GIVEN RECORDS.
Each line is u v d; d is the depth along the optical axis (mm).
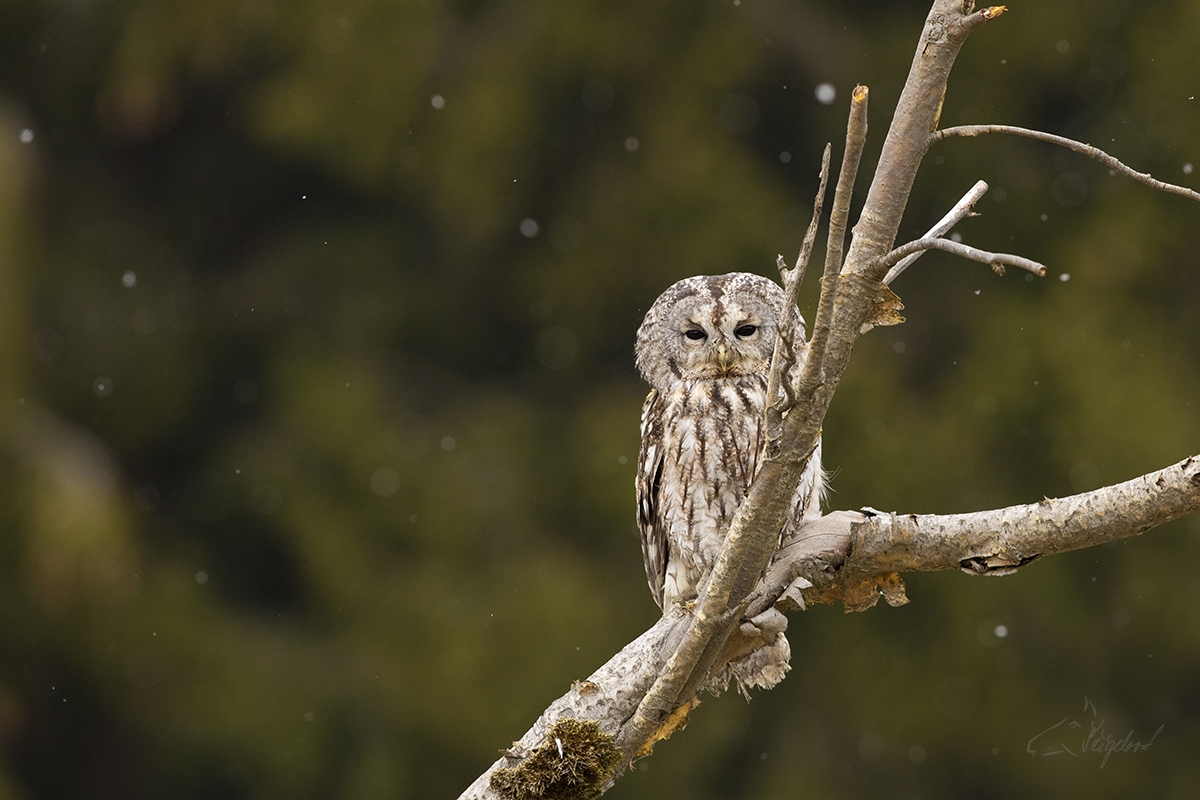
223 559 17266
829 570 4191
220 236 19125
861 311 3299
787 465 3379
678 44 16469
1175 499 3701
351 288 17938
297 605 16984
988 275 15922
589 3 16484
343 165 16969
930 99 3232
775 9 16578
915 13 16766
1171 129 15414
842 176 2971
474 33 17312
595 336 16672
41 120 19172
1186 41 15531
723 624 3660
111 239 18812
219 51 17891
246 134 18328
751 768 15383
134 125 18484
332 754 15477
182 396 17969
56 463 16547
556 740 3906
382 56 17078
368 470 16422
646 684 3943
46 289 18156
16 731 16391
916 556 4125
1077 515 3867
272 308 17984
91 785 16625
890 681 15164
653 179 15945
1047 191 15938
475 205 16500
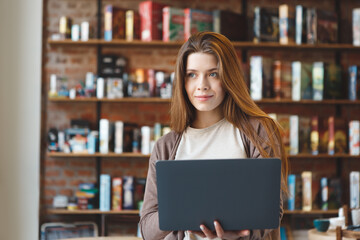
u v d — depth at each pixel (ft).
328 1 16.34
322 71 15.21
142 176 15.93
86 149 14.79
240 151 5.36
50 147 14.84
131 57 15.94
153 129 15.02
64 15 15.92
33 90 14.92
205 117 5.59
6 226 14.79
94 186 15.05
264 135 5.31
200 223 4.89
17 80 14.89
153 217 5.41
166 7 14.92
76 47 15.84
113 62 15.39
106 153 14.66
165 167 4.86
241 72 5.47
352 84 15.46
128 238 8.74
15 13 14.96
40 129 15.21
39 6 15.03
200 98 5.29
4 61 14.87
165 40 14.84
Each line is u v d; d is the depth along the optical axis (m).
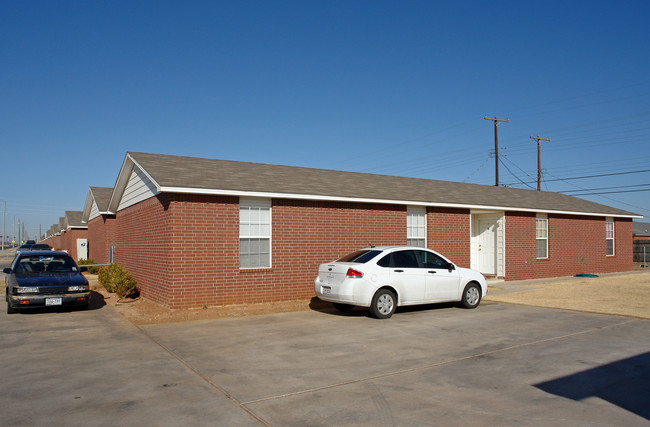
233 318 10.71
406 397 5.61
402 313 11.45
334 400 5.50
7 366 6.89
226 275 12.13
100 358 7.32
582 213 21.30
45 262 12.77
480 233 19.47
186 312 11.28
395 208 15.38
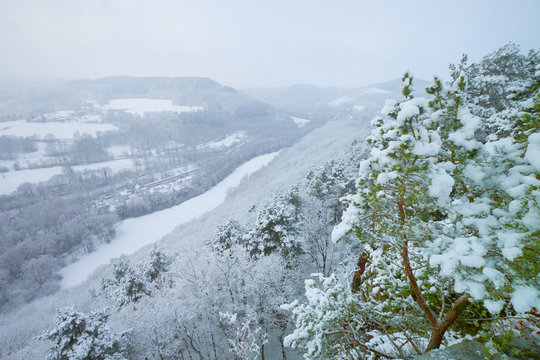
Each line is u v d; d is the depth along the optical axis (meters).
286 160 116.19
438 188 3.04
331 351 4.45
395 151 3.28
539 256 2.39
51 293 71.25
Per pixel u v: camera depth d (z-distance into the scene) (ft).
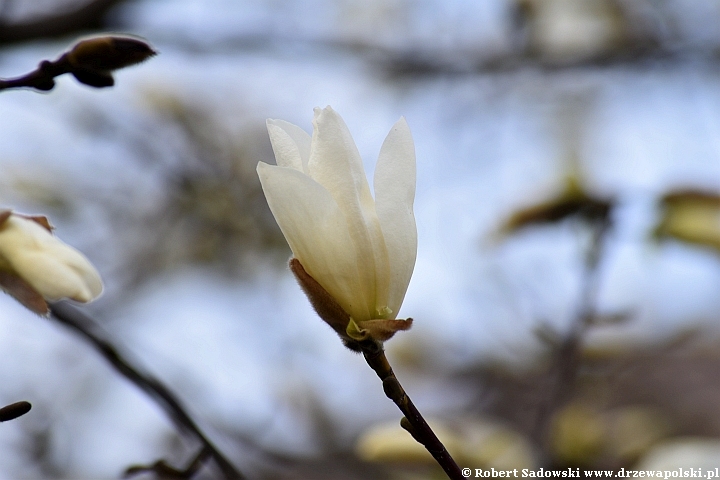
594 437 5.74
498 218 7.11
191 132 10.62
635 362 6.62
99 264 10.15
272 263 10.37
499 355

PROMPT.
Among the lines of the data, identify those with the word "optical". Copy each of them.

TASK RESPONSE.
Each line is u v d; d is the depth along the optical axis (mm).
Each line is u v d; d is the depth along the optical axis (m).
Each line is u v d; d is the depth along the optical axis (meters).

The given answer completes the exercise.